> Assignment: Search the data below for the word "obtenir" and copy each line that holds it.

> Recorded data:
┄┄┄┄┄┄┄┄┄┄
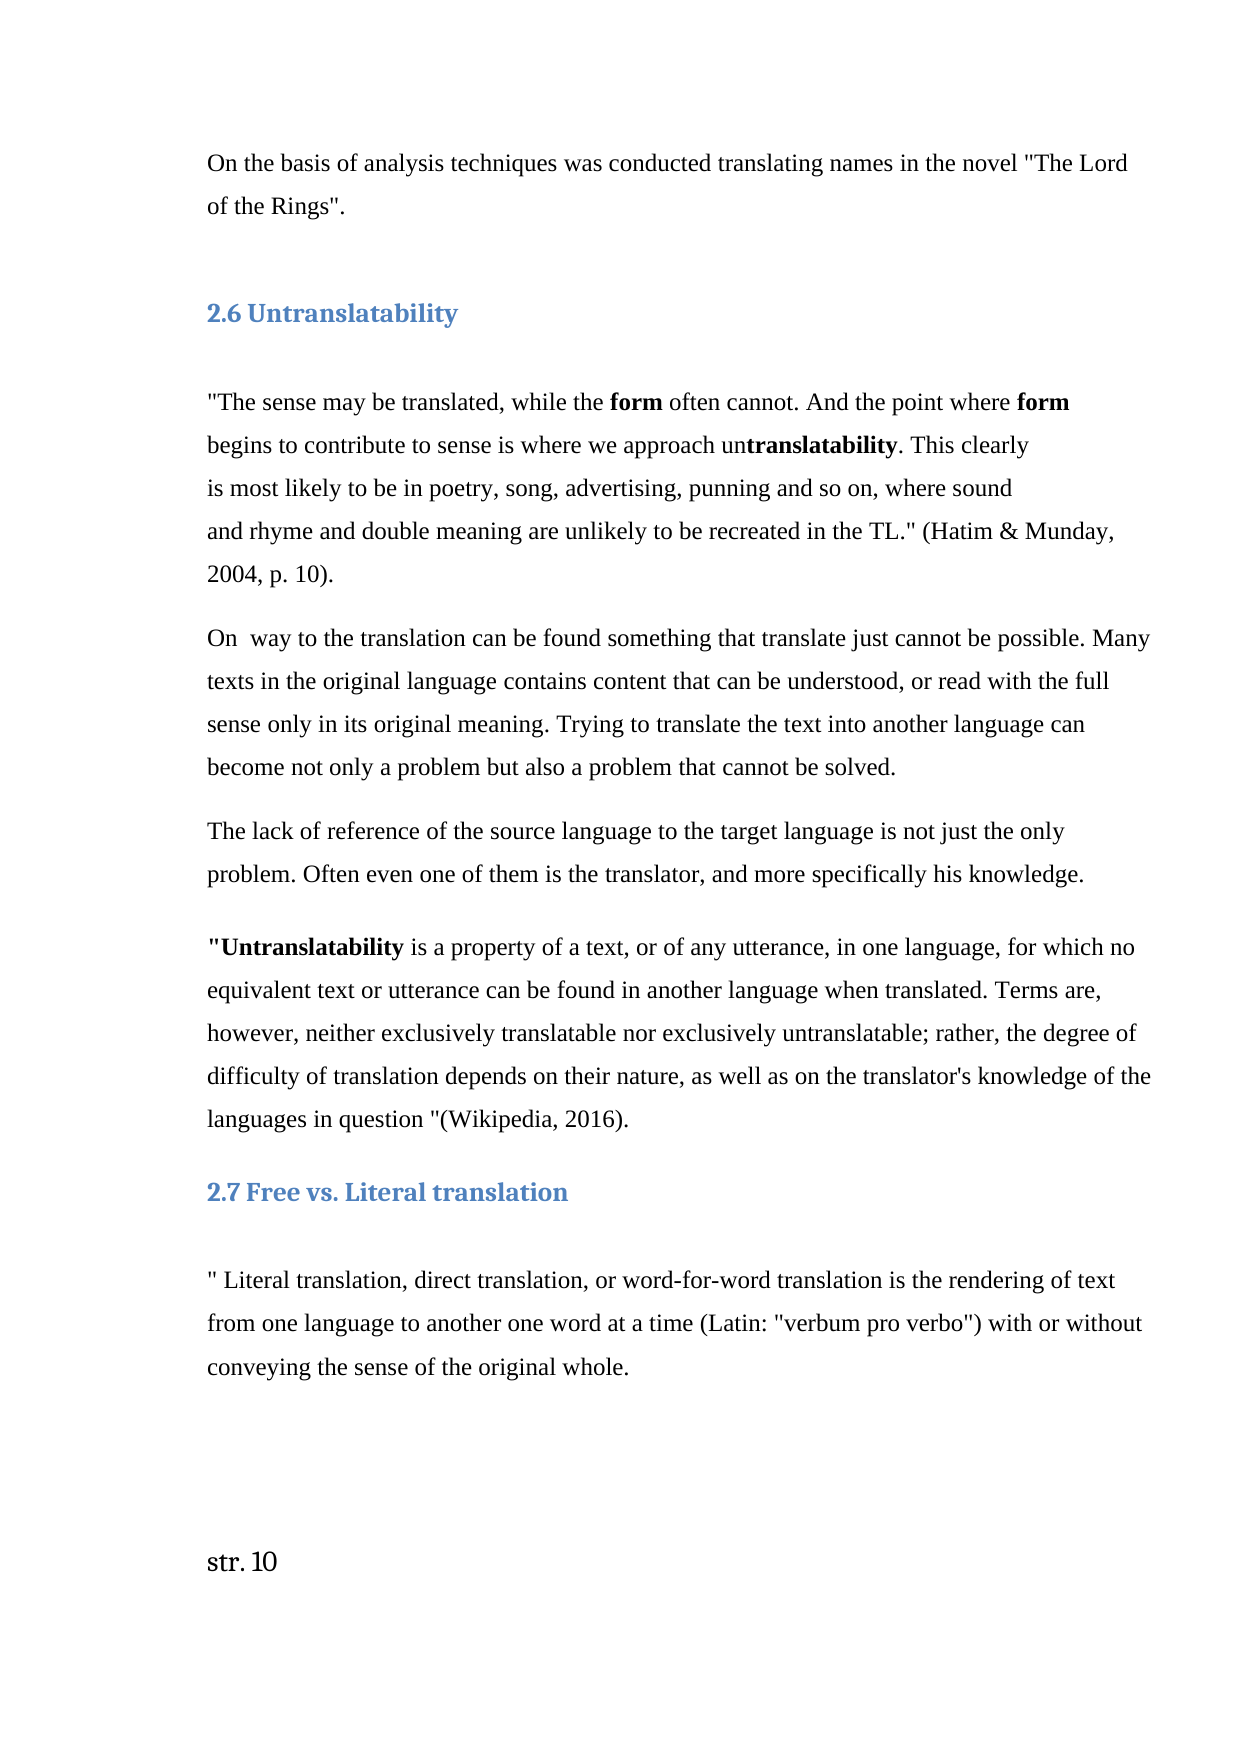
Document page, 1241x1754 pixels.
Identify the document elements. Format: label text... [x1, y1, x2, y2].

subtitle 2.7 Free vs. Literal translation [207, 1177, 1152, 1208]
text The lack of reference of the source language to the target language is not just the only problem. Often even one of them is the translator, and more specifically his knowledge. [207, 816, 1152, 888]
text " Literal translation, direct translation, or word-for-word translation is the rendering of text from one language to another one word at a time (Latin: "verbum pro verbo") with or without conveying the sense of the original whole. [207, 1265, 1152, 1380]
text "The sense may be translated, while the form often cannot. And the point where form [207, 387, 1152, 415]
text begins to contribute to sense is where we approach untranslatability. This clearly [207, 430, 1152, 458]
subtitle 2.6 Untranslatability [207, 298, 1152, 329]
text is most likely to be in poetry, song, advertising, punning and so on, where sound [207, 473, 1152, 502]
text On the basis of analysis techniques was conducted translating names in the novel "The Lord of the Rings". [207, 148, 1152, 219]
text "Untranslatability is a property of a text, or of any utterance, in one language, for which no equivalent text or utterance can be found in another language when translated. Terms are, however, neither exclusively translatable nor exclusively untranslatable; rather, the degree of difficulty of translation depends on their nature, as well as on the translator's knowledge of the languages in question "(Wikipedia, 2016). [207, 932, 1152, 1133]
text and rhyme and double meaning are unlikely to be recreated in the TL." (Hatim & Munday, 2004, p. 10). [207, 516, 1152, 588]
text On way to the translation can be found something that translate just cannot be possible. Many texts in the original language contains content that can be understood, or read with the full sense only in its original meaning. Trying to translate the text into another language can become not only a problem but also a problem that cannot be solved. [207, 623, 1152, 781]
┄┄┄┄┄┄┄┄┄┄
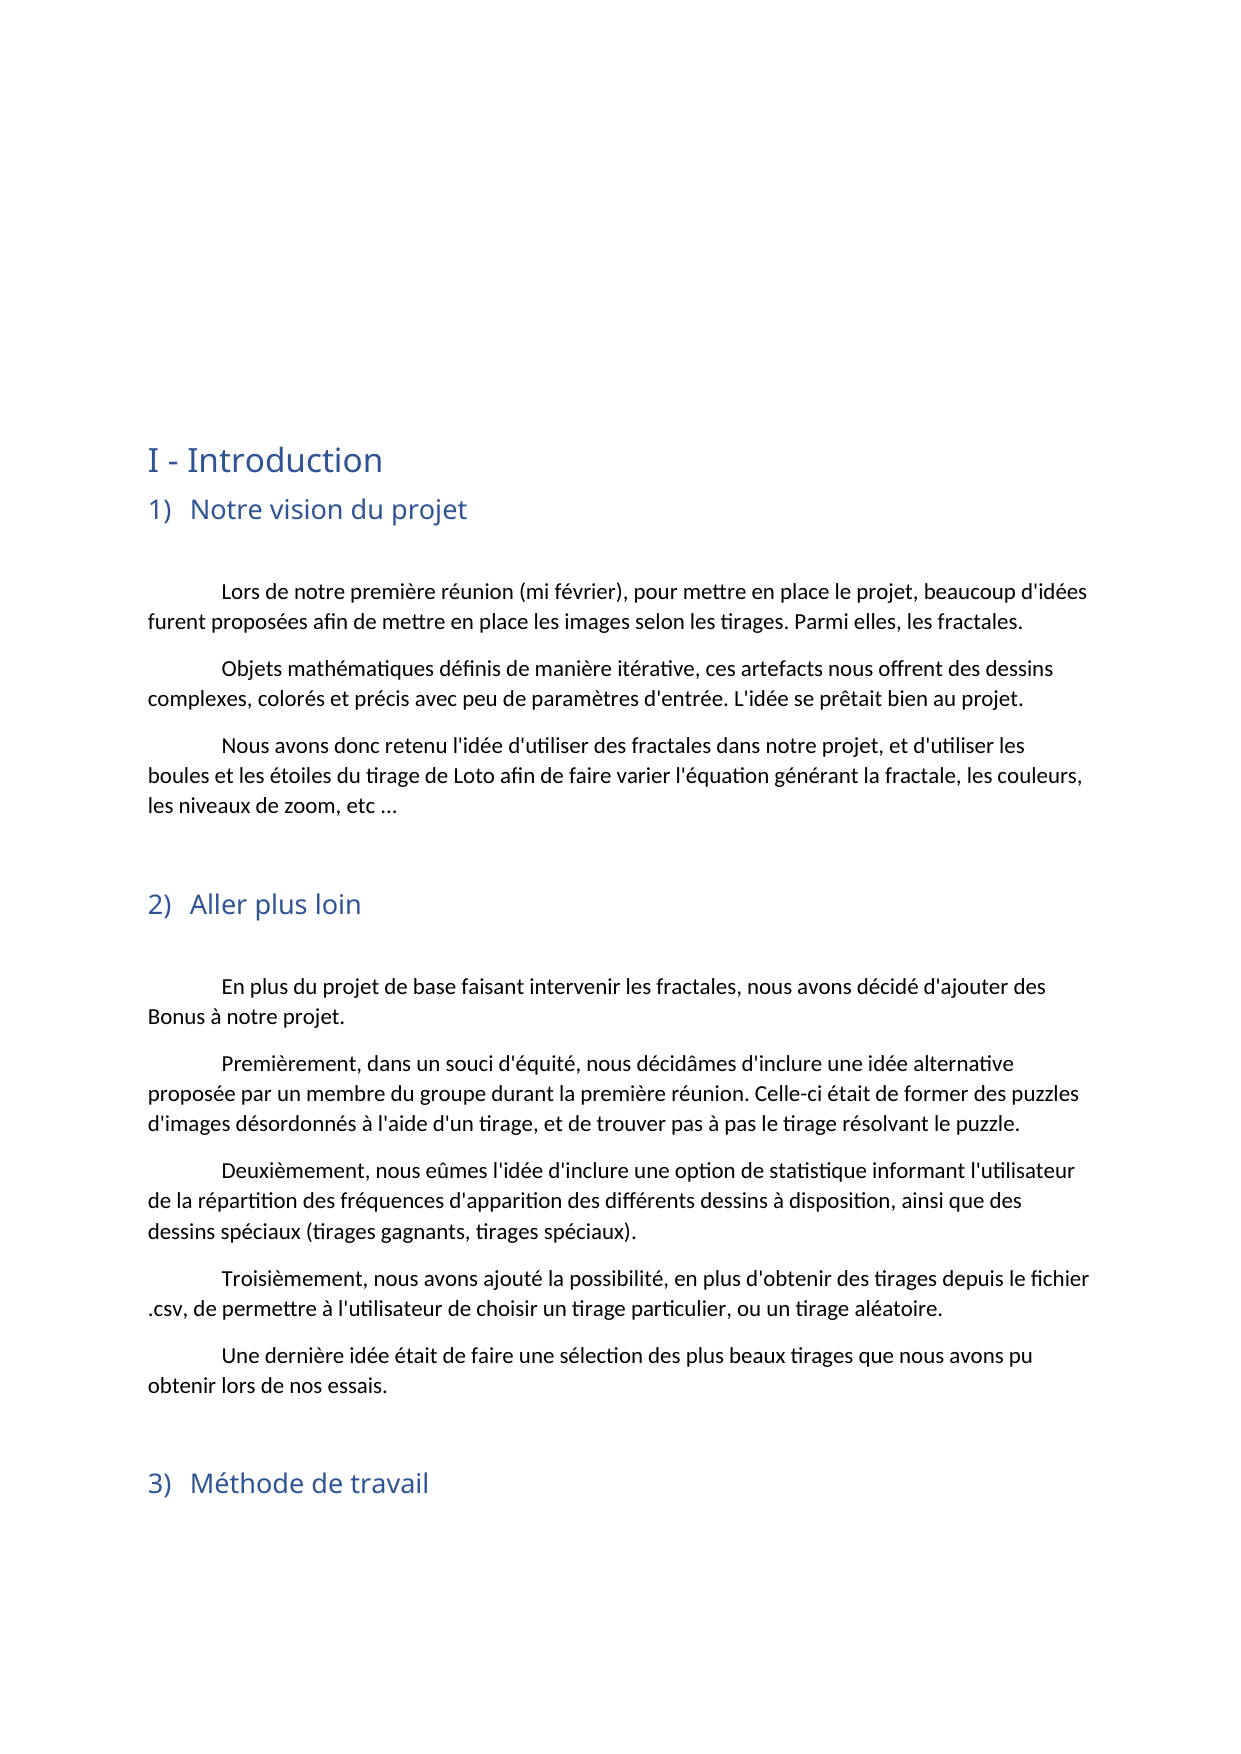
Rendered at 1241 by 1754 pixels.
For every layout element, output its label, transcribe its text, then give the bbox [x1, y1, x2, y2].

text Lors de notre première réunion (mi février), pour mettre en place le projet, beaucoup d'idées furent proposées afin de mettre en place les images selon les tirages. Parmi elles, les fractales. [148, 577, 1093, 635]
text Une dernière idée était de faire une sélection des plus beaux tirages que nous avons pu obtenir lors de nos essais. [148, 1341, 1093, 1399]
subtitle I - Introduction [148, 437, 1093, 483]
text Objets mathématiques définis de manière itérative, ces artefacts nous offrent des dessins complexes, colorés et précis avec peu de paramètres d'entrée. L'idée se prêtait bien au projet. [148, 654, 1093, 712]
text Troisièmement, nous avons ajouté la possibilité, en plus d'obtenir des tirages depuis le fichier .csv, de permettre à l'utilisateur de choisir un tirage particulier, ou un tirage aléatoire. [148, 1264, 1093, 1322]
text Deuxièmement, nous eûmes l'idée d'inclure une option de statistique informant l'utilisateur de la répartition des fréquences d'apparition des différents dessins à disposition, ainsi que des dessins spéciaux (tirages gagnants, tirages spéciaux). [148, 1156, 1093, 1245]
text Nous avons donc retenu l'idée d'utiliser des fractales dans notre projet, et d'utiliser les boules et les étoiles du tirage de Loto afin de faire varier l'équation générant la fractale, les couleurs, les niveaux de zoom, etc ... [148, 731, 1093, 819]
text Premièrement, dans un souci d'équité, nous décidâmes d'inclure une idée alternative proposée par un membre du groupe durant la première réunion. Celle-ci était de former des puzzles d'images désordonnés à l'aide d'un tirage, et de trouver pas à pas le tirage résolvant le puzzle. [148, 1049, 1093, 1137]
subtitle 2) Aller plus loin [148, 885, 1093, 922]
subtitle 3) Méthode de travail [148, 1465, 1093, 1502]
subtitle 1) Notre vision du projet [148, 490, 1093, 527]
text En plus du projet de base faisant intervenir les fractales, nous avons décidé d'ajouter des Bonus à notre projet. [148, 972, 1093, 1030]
┄┄┄┄┄┄┄┄┄┄
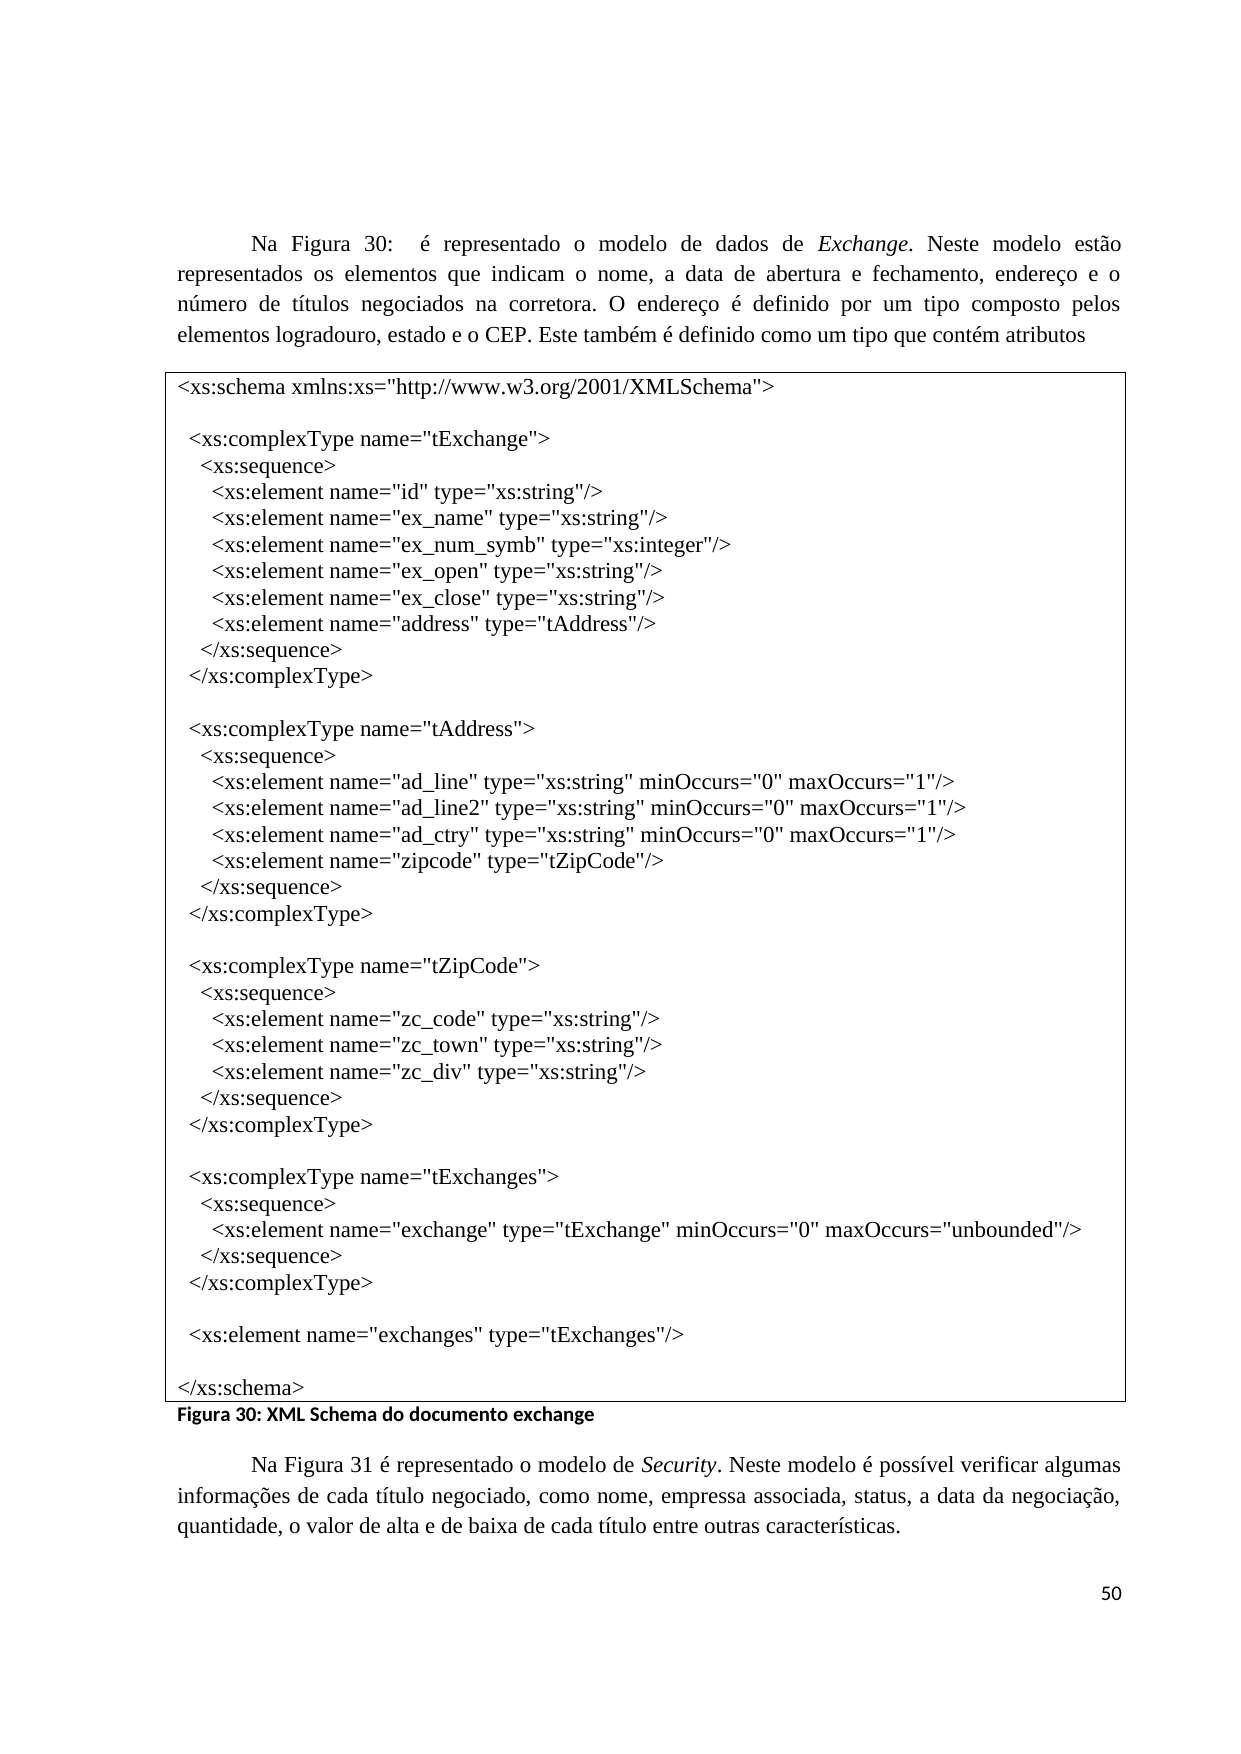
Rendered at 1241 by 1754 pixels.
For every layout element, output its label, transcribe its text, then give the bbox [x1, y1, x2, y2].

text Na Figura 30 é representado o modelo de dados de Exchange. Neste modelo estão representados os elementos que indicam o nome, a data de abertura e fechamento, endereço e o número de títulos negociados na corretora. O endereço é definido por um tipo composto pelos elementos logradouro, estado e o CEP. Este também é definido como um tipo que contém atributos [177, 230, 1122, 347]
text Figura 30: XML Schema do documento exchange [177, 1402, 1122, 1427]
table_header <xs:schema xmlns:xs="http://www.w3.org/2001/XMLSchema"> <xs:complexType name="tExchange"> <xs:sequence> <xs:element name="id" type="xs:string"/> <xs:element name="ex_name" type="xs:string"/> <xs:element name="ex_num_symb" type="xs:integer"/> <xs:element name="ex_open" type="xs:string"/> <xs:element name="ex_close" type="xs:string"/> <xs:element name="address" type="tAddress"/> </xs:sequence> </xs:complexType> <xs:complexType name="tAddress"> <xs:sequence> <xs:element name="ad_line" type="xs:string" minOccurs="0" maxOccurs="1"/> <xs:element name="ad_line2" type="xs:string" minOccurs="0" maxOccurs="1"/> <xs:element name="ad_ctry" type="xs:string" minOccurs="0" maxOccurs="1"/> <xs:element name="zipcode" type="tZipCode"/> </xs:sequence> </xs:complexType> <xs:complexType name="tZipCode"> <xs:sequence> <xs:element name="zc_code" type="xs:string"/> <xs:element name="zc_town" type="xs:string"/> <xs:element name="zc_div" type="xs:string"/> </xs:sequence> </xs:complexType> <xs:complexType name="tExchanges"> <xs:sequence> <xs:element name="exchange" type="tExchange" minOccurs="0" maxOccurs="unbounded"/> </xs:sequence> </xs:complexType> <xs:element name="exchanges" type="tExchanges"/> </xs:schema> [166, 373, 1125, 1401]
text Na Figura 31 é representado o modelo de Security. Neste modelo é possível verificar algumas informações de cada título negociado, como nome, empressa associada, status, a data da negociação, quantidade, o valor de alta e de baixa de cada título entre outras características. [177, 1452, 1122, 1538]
┄┄┄┄┄┄┄┄┄┄
> Answer:
text Une dernière idée était de faire une sélection des plus beaux tirages que nous avons pu obtenir lors de nos essais. [148, 1341, 1093, 1399]
text Troisièmement, nous avons ajouté la possibilité, en plus d'obtenir des tirages depuis le fichier .csv, de permettre à l'utilisateur de choisir un tirage particulier, ou un tirage aléatoire. [148, 1264, 1093, 1322]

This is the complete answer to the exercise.